*WHAT THE TASK ASKS*: How many lines of the listing contain the string "generation"? Only the number is wanted.

*DATA LISTING*:

============================================================

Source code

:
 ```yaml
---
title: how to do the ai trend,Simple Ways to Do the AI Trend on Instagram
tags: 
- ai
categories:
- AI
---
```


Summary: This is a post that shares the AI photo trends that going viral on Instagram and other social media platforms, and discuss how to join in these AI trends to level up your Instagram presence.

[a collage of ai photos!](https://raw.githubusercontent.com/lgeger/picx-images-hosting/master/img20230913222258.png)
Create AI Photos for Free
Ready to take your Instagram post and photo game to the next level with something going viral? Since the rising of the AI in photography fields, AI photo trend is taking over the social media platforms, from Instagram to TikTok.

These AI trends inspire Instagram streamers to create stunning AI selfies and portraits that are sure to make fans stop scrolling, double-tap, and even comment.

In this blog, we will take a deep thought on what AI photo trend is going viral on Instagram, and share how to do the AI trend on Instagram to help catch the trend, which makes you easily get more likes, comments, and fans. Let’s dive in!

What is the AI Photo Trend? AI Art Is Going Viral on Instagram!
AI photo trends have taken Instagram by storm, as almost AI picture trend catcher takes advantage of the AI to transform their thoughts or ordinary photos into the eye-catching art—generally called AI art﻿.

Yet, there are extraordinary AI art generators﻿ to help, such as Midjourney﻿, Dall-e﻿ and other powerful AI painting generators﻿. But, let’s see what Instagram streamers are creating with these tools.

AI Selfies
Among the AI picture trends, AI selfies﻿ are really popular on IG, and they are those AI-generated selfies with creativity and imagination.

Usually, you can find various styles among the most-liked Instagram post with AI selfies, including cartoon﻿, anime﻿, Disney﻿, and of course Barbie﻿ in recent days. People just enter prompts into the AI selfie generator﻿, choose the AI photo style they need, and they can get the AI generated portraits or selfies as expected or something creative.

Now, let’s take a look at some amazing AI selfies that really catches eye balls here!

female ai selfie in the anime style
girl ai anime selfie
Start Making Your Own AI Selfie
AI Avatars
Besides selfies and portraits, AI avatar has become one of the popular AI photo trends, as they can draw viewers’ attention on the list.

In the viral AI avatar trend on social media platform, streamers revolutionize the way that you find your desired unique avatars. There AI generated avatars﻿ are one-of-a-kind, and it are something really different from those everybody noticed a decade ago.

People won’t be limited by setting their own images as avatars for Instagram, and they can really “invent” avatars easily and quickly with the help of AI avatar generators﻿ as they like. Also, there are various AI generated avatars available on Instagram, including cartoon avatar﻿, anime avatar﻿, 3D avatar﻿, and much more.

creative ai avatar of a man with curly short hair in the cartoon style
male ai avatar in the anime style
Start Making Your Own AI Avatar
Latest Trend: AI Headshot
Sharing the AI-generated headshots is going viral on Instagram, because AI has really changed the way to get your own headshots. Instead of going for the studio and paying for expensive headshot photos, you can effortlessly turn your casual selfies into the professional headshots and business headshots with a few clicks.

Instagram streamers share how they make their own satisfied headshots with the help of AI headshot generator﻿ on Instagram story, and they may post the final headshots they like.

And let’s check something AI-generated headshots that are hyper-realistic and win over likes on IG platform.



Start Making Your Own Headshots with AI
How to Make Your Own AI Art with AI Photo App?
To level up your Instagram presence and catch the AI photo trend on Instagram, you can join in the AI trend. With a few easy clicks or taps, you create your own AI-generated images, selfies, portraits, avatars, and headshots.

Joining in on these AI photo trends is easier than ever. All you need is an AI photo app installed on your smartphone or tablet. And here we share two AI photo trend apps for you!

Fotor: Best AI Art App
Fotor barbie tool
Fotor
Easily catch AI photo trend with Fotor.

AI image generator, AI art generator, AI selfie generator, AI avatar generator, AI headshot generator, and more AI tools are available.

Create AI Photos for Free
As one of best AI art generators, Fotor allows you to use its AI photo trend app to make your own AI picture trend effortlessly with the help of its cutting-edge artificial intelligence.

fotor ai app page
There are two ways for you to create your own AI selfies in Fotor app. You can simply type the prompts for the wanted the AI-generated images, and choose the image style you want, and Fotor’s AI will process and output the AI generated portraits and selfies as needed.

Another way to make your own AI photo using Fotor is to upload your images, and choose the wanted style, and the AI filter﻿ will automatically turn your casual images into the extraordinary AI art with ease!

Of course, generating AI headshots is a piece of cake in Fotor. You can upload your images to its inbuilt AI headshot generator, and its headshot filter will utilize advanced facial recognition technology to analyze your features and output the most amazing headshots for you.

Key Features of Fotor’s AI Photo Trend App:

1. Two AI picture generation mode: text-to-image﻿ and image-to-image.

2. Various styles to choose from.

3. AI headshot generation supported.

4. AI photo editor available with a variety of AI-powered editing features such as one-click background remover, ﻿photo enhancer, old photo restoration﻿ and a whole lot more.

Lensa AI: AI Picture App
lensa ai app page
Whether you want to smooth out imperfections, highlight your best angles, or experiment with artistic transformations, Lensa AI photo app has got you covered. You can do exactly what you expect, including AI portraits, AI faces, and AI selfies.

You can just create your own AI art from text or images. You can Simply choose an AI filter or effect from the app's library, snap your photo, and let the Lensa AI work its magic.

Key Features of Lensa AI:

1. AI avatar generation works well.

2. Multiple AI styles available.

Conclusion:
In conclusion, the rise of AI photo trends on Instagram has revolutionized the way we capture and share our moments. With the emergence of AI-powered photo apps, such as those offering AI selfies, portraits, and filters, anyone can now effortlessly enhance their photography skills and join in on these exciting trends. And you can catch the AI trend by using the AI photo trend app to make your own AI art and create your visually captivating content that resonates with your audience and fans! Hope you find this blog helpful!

============================================================

*ANSWER FOR THE TASK*: 3